• What needs to be done:
Search the material for the string "Example" and copy each line where it occurs.

[[ Material supplied, beginning ]]

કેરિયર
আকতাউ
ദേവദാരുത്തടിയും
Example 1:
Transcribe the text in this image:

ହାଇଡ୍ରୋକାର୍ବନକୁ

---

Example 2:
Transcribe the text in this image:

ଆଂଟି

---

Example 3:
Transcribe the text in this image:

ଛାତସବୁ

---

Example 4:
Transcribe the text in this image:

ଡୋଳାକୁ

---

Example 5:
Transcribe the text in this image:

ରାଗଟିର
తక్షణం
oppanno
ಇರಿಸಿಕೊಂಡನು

[[ Material supplied, end ]]
[[ Material supplied, beginning ]]

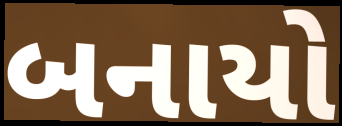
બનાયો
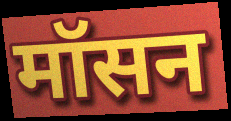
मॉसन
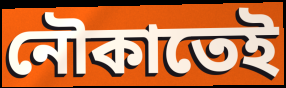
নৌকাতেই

[[ Material supplied, end ]]

• Problem solution:
Example 1:
Example 2:
Example 3:
Example 4:
Example 5:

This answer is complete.